La psychologie des peuples a besoin d'être fortifiée, surtout après une révolution qui a
changé la statu quo et qui a été basée sur la destruction du viel ordre, détruisant celui qui a traîné le
peuple vers l'arrière et congelé sa volonté. La passion pour le changement est dans la nature des
peuples et le pouvoir est dans la nature des régimes, dorénavant, le conflit est contrôlé par le temps
et la logique de l'histoire, et la force des régimes devient paradoxalement l'épine dorsale et le moteur
des révolutions. Dans telles circonstances, le changement devient la méthode et la charte de la
révolution s'alignant sur la volonté publique, qui tire son efficacité du sens coulant dans son esprit.

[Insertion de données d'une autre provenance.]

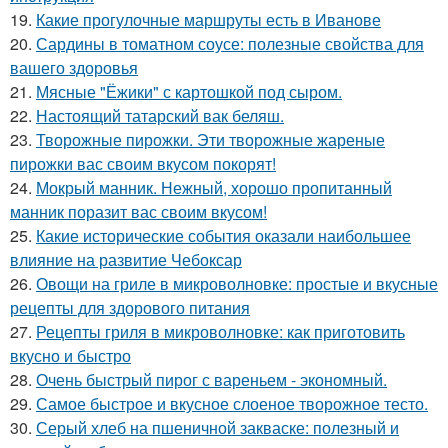
19.
Какие прогулочные маршруты есть в Иванове
20.
Сардины в томатном соусе: полезные свойства для
вашего здоровья
21.
Мясные "Ёжики" с картошкой под сыром.
22.
Настоящий татарский вак беляш.
23.
Творожные пирожки. Эти творожные жареные
пирожки вас своим вкусом покорят!
24.
Мокрый манник. Нежный, хорошо пропитанный
манник поразит вас своим вкусом!
25.
Какие исторические события оказали наибольшее
влияние на развитие Чебоксар
26.
Овощи на гриле в микроволновке: простые и вкусные
рецепты для здорового питания
27.
Рецепты гриля в микроволновке: как приготовить
вкусно и быстро
28.
Очень быстрый пирог с вареньем - экономный.
29.
Самое быстрое и вкусное слоеное творожное тесто.
30.
Серый хлеб на пшеничной закваске: полезный и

Ce public révolutionnaire va dire que l'histoire est ce que les égyptiens ont fait l'avenir et
non pas ce qu'ils ont fait dans le passé. Personne ne peut nier l'énorme différence entre la foi du
régime dans le passé et dans la routine et la volonté du peuple s'accroche aux rêves de l'avenir et les
grandes espérances avec le présent reste un anneau de conflit surchauffé. L’imam Mohamed Abdu a
encadré ceci dans son énonciation célèbre quand il a dit que : « Le Statut d'une nation est un vrai
législateur et un guide sage, pendant que le pouvoir dirigeant appartient toujours au pouvoir de ses
sujets. Le premier ne fait pas un pas en avant à moins que le deuxième ne soit pas dans le siège du
conducteur.
Les révolutions sont le foyer d'histoire, le chemin de la politique et le cynosure stratégique
des peuples. Les Égyptiens n'ont pas besoin d'accomplir leur histoire contemporaine avec cette
révolution perdue, sans perdre leur autel sacré quels que soient les conséquences et les inhibitions.
La révolution représente l'honneur politique, et brouiller son esprit ou perdre sa hauteur serait un
péché majeur qui serait réduire à néant une civilisation de 7000 ans.